6. Lerner EB, Schwartz RB, Coule PL, et al.集団傷病者のトリアージ。 そのため、このような事態が発生する可能性があります。 Disaster Med Public Health Prep. 2008;2(Suppl 1):S25-S34.

7. Schenker JD, Goldstein S, Braun J, et al. Triage accuracy at a multiple casualty incident disaster drill.災害訓練における集団傷病者のトリアージの正確性. ニューヨーク市消防局の救急医療サービスの経験。 また、「鍼灸師は、鍼灸の基礎となる “鍼 “と “鍼灸師が行う “鍼灸治療の基礎となる “鍼灸治療 “の両方を学ぶことができる」と述べている。 Ann Emerg Med. 2001;38(3):268—277.
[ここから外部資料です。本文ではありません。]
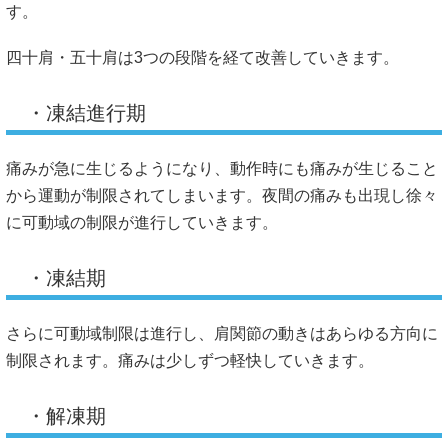
・石灰性腱炎
肩の腱の部分に石灰が沈着し炎症による強い痛みを伴いま
す。徒手施術は効果がみられずステロイド注射で改善がみら
れます。
・腱板断裂
50歳台では10人に1人、80歳台では3人に1人が腱板に断裂が
存在することが明らかになっています。ただし、腱板損傷が
あっても痛みがない方もいます。
・肩峰下滑液包炎
肩峰下滑液包というクッションの作用を持つ部分が炎症を起
こし、肩を前方・側方から挙げていく動作の途中（約９
０°）で痛みが生じます。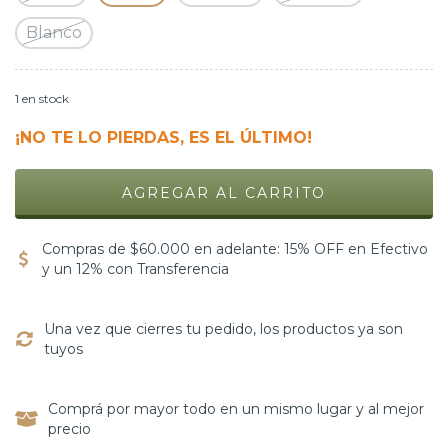
Blanco
1
en stock
¡NO TE LO PIERDAS, ES EL ÚLTIMO!
Compras de $60.000 en adelante: 15% OFF en Efectivo
y un 12% con Transferencia
Una vez que cierres tu pedido, los productos ya son
tuyos
Comprá por mayor todo en un mismo lugar y al mejor
precio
9. Zoraster RM, Chidester C, Koenig W. Field triage and patient misdistribution in a mass casualty incident(大量殺傷事故におけるフィールドトリアージと患者の誤配給). Prehosp Disaster Med. 2007;22(3):224—229.

10. Richards M, Nufer K. Simple triage and rapid transport: 災害医療支援チームによって評価された患者の搬送と紹介の必要性を予測するか? Ann Emerg Med. 2004;44(4 Suppl 1): S33-S34.

11. Perkins T. Virginia Tech mass shooting review panel report. EMS マガジン。 2007;36(10):34—36.

12. TriData Division. バージニア工科大学での大量殺戮事件. レビューパネルの報告書への補遺. システム・プランニング・コーポレーション: Arlington, Va., pp.89-105, 2009.

13. アームストロングJH,フライクバーグER. バージニア工科大学銃乱射事件への対応から得られた教訓。 Disaster Med Public Health Prep. 2007;1(1 Suppl):S7-S8.

14. Burkhart F. (Jan. 15, 2011.) From bloody scene to E.R., Lifesaving choices in Tucson. The New York Times. 2015年1月27日、www.nytimes.com/2011/01/15/us/15medical.html.